Existe Filosofia Africana?



Vivi a primeira infância numa comunidade multicultural. Trabalhar no campo, plantando e colhendo de maneira subsistente não era o único elemento que nos unia. Éramos solidários. Éramos, sobretudo, iguais em nossas diferenças.

Essa socialização marcou muito minha concepção de mundo. Fiquei desapontadíssimo quando, desfeita aquela comunidade, tive de vir para locais urbanizados, nos quais me dei conta de que o preconceito existe, emperra as relações interpessoais e gera injustiças. Hoje, quando assisto a cenas discrimincatórias, ainda me pego estarrecido.

Eis que, em um debate recente no meio acadêmico, inquietou-me sobremaneira uma pergunta elaborada mais ou menos assim: podemos falar de uma filosofia africana? Essa pergunta me pareceu semelhante à que brota de algumas cabeças europeizadas, as quais indagam: podemos falar de uma filosofia brasileira?

O eurocentrismo aí sugerido parece indicar que, diante do velho mundo, os demais membros humanos devem se recolher numa insignificância imposta, principalmente para que o europeu branco, proprietário, macho e presunçosamente autoconcebido como centro do mundo possa pontificar de lá do alto de sua superioridade. Entretanto, essas insinuações de que brasileiros e africanos não possuem filosofia tem sido rebatidas com a dignidade que o saber filosófico confere aos seres pensantes.

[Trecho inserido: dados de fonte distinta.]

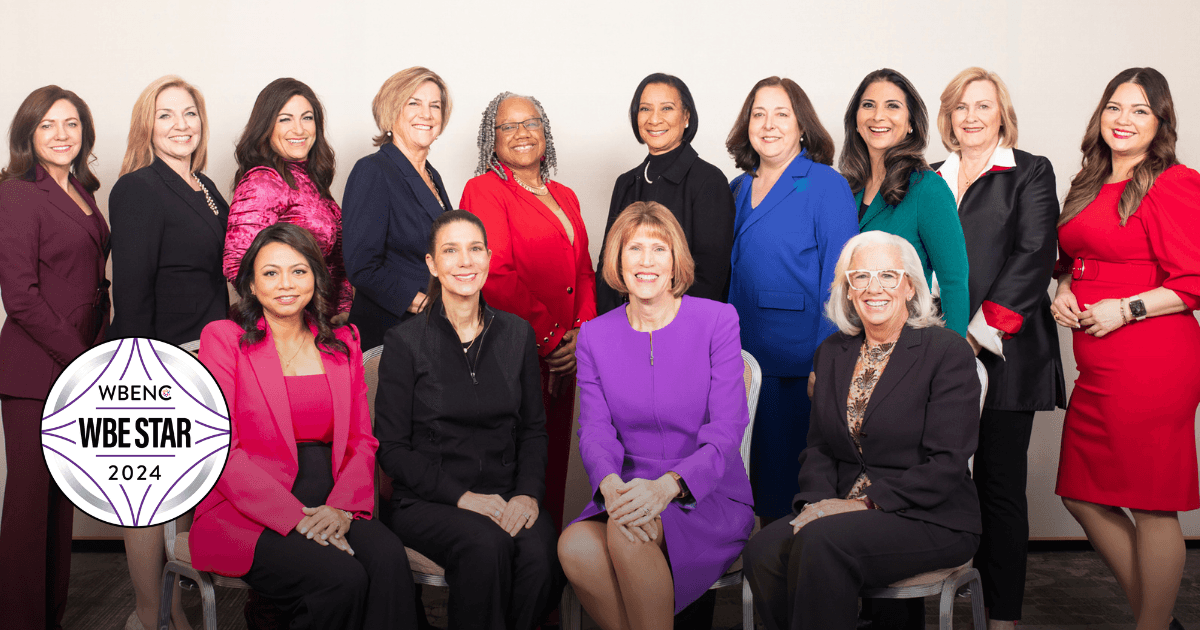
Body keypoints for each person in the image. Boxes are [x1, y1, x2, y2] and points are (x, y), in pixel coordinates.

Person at [743, 231, 981, 630]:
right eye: (861, 277)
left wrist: (862, 505)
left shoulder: (947, 352)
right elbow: (819, 448)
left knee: (822, 543)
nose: (874, 288)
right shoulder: (832, 353)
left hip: (930, 516)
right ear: (848, 289)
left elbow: (946, 464)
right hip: (842, 510)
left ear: (909, 286)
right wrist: (818, 504)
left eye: (888, 275)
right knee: (764, 550)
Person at [193, 223, 415, 630]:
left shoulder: (343, 342)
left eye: (298, 271)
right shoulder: (224, 339)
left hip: (332, 498)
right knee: (341, 579)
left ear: (316, 277)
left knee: (388, 560)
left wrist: (343, 508)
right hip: (246, 508)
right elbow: (219, 449)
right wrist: (294, 517)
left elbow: (362, 440)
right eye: (270, 273)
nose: (286, 284)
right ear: (251, 284)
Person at [557, 201, 755, 630]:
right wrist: (610, 485)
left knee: (624, 532)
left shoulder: (717, 320)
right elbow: (594, 430)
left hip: (706, 493)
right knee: (575, 545)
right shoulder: (594, 335)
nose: (646, 262)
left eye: (658, 249)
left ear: (675, 261)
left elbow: (726, 429)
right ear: (618, 261)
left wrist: (668, 487)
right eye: (634, 249)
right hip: (628, 489)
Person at [1052, 67, 1199, 630]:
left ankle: (1151, 625)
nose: (1124, 119)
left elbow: (1195, 280)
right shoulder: (1089, 180)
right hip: (1099, 365)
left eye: (1140, 110)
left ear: (1161, 122)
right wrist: (1064, 288)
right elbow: (1073, 256)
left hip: (1153, 362)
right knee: (1081, 493)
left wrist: (1127, 308)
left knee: (1152, 502)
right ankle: (1156, 620)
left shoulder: (1174, 183)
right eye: (1115, 106)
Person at [373, 210, 563, 630]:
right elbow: (392, 448)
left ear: (489, 258)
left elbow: (533, 430)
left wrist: (527, 494)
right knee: (487, 545)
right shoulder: (404, 342)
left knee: (542, 555)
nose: (465, 261)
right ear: (432, 264)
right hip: (428, 501)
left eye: (475, 249)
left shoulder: (517, 334)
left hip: (506, 493)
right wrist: (463, 498)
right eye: (450, 251)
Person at [930, 67, 1065, 630]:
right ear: (948, 117)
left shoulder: (1030, 171)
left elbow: (1033, 257)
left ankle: (1002, 616)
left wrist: (972, 334)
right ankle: (951, 594)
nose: (972, 116)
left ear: (1002, 114)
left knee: (999, 484)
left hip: (1007, 355)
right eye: (961, 107)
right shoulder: (930, 177)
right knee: (944, 479)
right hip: (938, 354)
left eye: (983, 105)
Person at [106, 75, 230, 630]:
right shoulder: (137, 188)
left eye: (190, 113)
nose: (181, 125)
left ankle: (172, 605)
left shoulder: (205, 186)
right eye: (166, 115)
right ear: (147, 127)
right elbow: (131, 292)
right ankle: (151, 613)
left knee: (182, 491)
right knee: (148, 496)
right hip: (160, 358)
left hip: (206, 356)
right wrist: (140, 375)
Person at [459, 92, 596, 528]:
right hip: (513, 353)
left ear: (545, 130)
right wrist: (552, 339)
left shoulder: (565, 195)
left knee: (553, 464)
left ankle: (548, 565)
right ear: (492, 137)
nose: (521, 133)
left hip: (567, 356)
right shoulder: (483, 190)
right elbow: (495, 275)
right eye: (508, 126)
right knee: (512, 467)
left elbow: (585, 271)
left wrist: (581, 334)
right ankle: (510, 563)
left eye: (530, 122)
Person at [724, 76, 858, 522]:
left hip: (796, 363)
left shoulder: (824, 184)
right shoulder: (737, 188)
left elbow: (840, 280)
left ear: (802, 125)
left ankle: (782, 563)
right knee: (743, 479)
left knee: (786, 488)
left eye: (781, 114)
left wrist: (825, 361)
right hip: (738, 357)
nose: (769, 124)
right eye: (759, 114)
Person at [0, 85, 108, 630]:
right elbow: (19, 296)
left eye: (71, 123)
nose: (62, 134)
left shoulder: (83, 190)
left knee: (58, 500)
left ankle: (50, 615)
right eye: (47, 125)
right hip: (34, 368)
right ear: (28, 134)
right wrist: (81, 357)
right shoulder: (17, 194)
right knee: (28, 506)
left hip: (75, 363)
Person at [839, 68, 970, 337]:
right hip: (850, 341)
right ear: (855, 120)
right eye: (868, 105)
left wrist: (954, 355)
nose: (878, 116)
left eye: (892, 106)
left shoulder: (928, 188)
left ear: (911, 122)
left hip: (908, 344)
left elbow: (954, 283)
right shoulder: (843, 189)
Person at [595, 72, 736, 315]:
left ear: (686, 116)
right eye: (645, 109)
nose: (654, 119)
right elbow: (607, 266)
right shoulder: (625, 183)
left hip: (681, 326)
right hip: (623, 323)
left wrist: (659, 326)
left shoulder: (709, 181)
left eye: (667, 108)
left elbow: (711, 279)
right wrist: (611, 323)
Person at [223, 78, 352, 322]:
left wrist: (343, 309)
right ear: (266, 126)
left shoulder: (310, 180)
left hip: (324, 323)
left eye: (307, 118)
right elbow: (238, 265)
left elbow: (337, 261)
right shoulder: (263, 181)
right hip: (286, 326)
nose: (299, 129)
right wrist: (291, 320)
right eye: (285, 119)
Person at [343, 67, 454, 350]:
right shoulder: (373, 171)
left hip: (432, 330)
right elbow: (362, 267)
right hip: (392, 334)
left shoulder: (431, 175)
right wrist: (424, 306)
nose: (427, 114)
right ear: (392, 111)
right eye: (414, 103)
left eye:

Uma dessas respostas pode ser encontrada no trabalho do filósofo africano Paulin Hountondji, para quem "pode-se dizer que a filosofia africana é aquela elaborada pela África e pelos africanos independentes dos aportes externos", como podemos ler em "Filosofia, ciência e vida", da editora Escala, página 53.

No mesmo lugar também podemos encontrar as palavras do africano Kwasi Wiredu, segundo o qual "Na minha opinião, o interrogativo sobre se existe uma Filosofia africana, simpliciter, sempre foi uma questão absurda. Qualquer grupo de bícepes, que seja suficientemente racional, terá algumas concepções gerais sobre coisas como, por exemplo, o que entende afirmando que uma pessoa é virtuosa ou o seu oposto".

Outro pensador que segue a mesma linha é Severino Elias Ngoenha: "Colonizar (...) era para o Ocidente arrancar os povos africanos à sua perdição, libertá-los das suas trevas, trazer-lhes à luz natural da razão, que ainda não possuíam, em resumo, humaniza-los".

Por fim, podemos encontrar os argumentos de Bianca Fraccalvieri: "Percebe-se que os africanos tem outra forma de filosofar, outra sensibilidade filosófica, outro paradigma filosófico, que colocam a reflexão filosófica a partir de uma dimensão antropológica diferente, mas procurando, ao mesmo tempo, como todas os outros povos do mundo, os mesmos elementos constitutivos do homem".

Essas palavras desautorizam qualquer preconceito cognitivo, muito menos relativo àqueles que podem ser encontrados no âmbito da filosofia. Onde haja um ser humano que pensa, valora, escolhe, decide e age no mundo, ali também estará o germe do pensamento filosófico. Para que ele floresça, talvez seja preciso apenas defende-lo do dogmatismo, esse que coloca em questão a capacidade de africanos e brasileiros de produzirem sua visão filosófica sobre o mundo e a existência.